Tuesday, June 7, 2016

June 5th finally arrived!

The morning started far, far too early. My alarm went off at 4:20 and I dragged my eyelids open to find the world dark and silent. I stumbled into the clothes I had carefully laid out the night before and grabbed the two packs I had spent a week carefully planning and packing. The day was finally here. I was leaving for a five week trip to Peru, four of which would be volunteering in Ayacucho, a remote and impoverished city, and the last week traveling the sacred valley.

The DIA stallion at dawn

Both my mum and my dad had gotten up to take me down to the airport and as we left the house we found my cat with a baby bunny rabbit in her mouth. We then spent an unexpected fifteen minutes chasing the cat chasing the bunny rabbit who had managed to free itself before I unceremoniously threw the cat into the house and slammed the door.

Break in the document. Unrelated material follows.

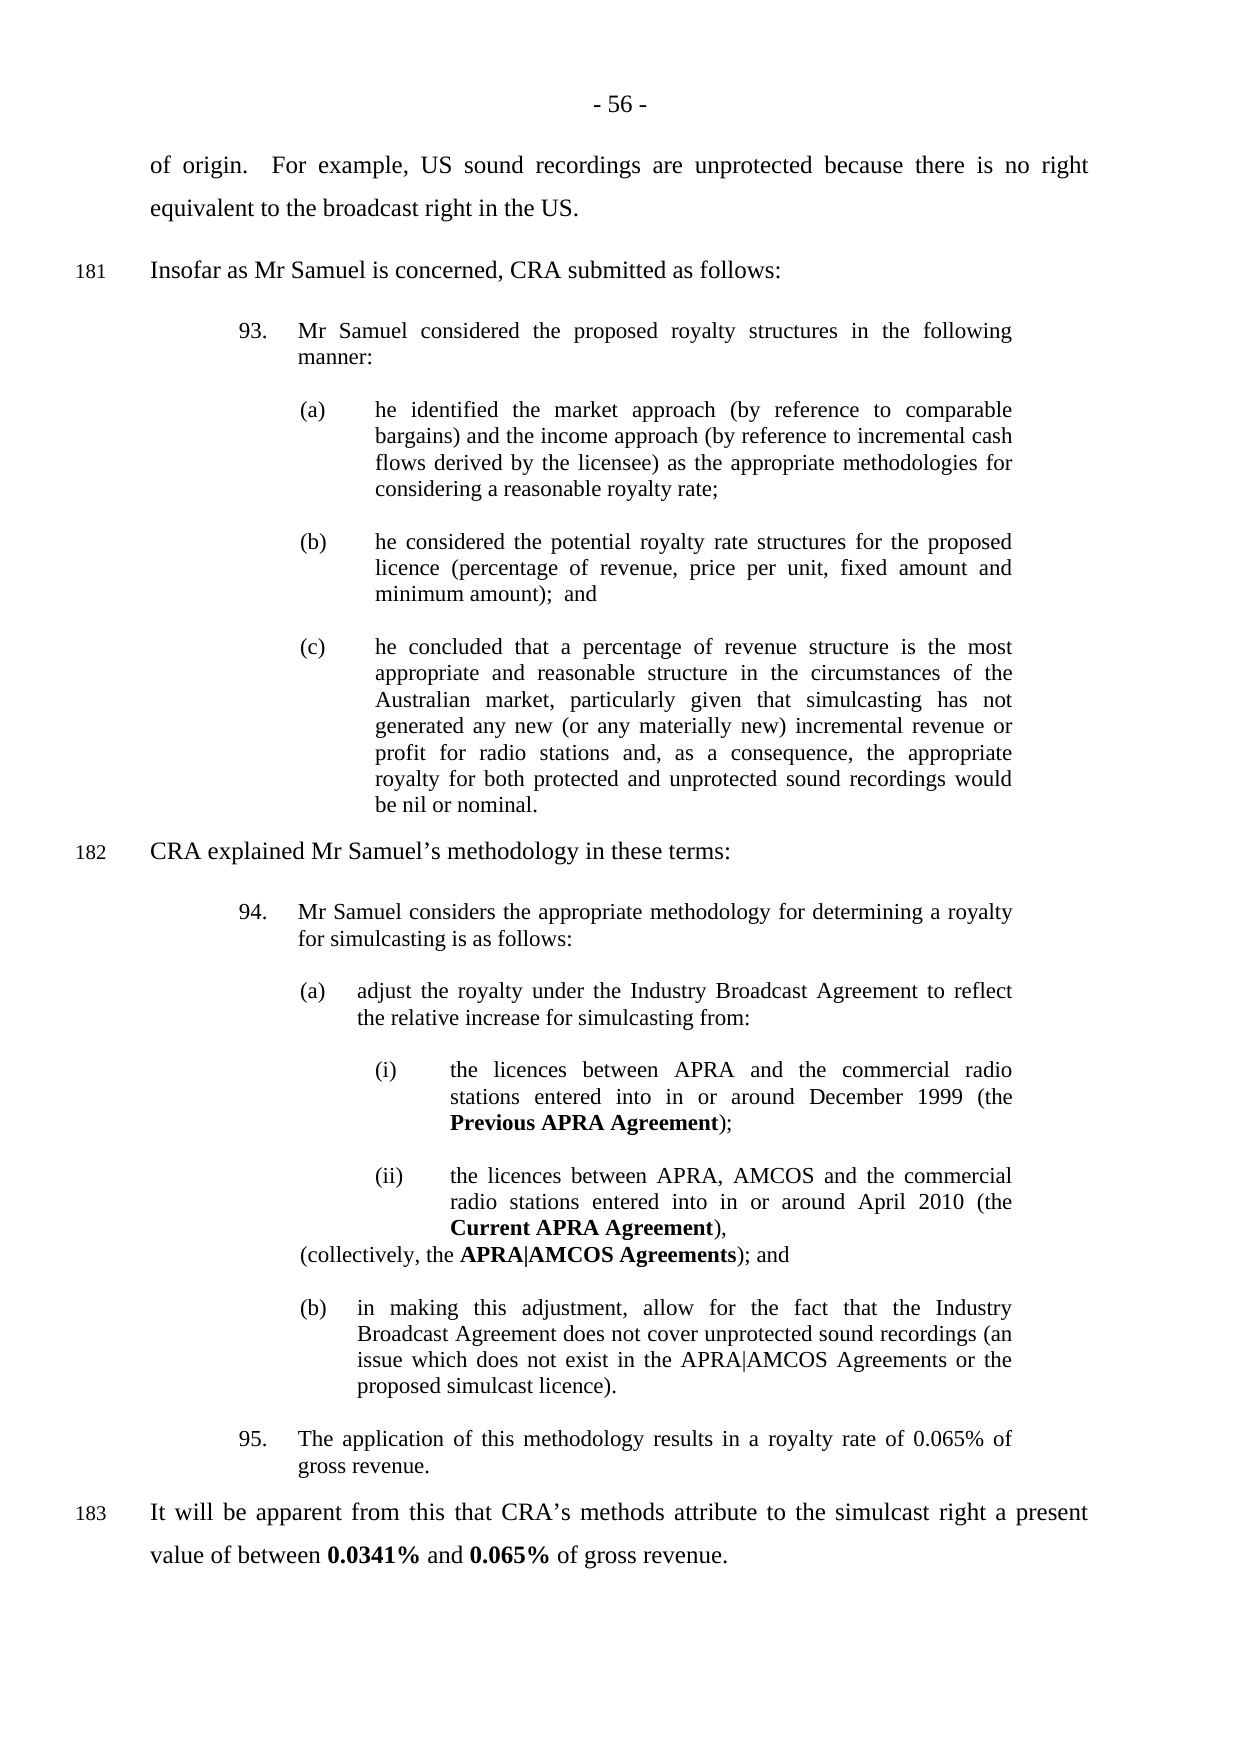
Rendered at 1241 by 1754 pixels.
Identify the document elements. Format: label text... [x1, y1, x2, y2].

See you in a month!

At DIA we meet up with my friend Alison who would be doing this trip with me, and we said goodbye to our parents and they left. Alison described it best by saying it felt like we were being kicked from the nest and we were going to have to learn to fly. All by ourselves we had our first scare when we miscalculated the flight time and showed up to the gate only to see the last five passengers remaining to still get on the flight! Yikes!

The journey to Peru would take over 25 hours. The first leg was Denver to Houston then a five hour layover there followed by a seven hour flight to Lima followed by another five hour layover in Lima followed by another one hour flight to Ayacucho. It was bad enough already but for unlucky Alison and I we had just run a half marathon the day before and our sore legs protested the confined position the entire way.

Before and after the half marathon
Alison even won first in our age group with a blistering time of 2:05!

Another scare happened when we got on the seven hour Lima plane assuming we would be fed dinner only to hear over the announcements that a light breakfast would be served in FIVE hours. Mortified and starving we dug around in our bags and pulled out a few granola bars, needing to eat a lot because of the run. But just as we'd given up hope a trolley trundled past with that unmistakable reheated mush scent. It turned out the announcement had been a miscommunication and we savored every bite of what we were told was chicken and rice.

In Lima airport our bags were no less than in the last five to appear out of a plane of 300 passengers and we were sure they were lost, but they arrived and just like that we were finally in Peru! And I was unceremoniously welcomed into the culture by getting yelled at by a cleaning lady in the bathroom reminding me that they don't put toilet paper in the toilet in this country. Oops.

The five hour layover in Lima was also the hardest. We arrived at 11 at night and, not being able to check in until 3 in the morning we also couldn't fall asleep on the hard floor of the public check-in wing. Instead we played card games to keep ourselves awake that slowly declined in mental capacity as we grew ever more exhausted, first it was poker, then crazy eights, then go fish, then war. By the end we were struggling to figure out which card was higher.

Yucca chips

Alison tried some fried yucca chips we found in the airport. We also had a sandwich which we think was alpaca meat because that definitely was not chicken!

We went through security and found our gate but still managed to turn a five hour layover into a close call when Alison remembered she had to buy water for her motion sickness medication last minute and we rushed onto the bus to take us to the plane.

We were expecting small but not a propeller plane! As we sat down on the tiny plane with the twenty other passengers and experienced one final 30 minute airport delay, it seemed even less truthful than at the start of the journey that we were really going to Ayacucho!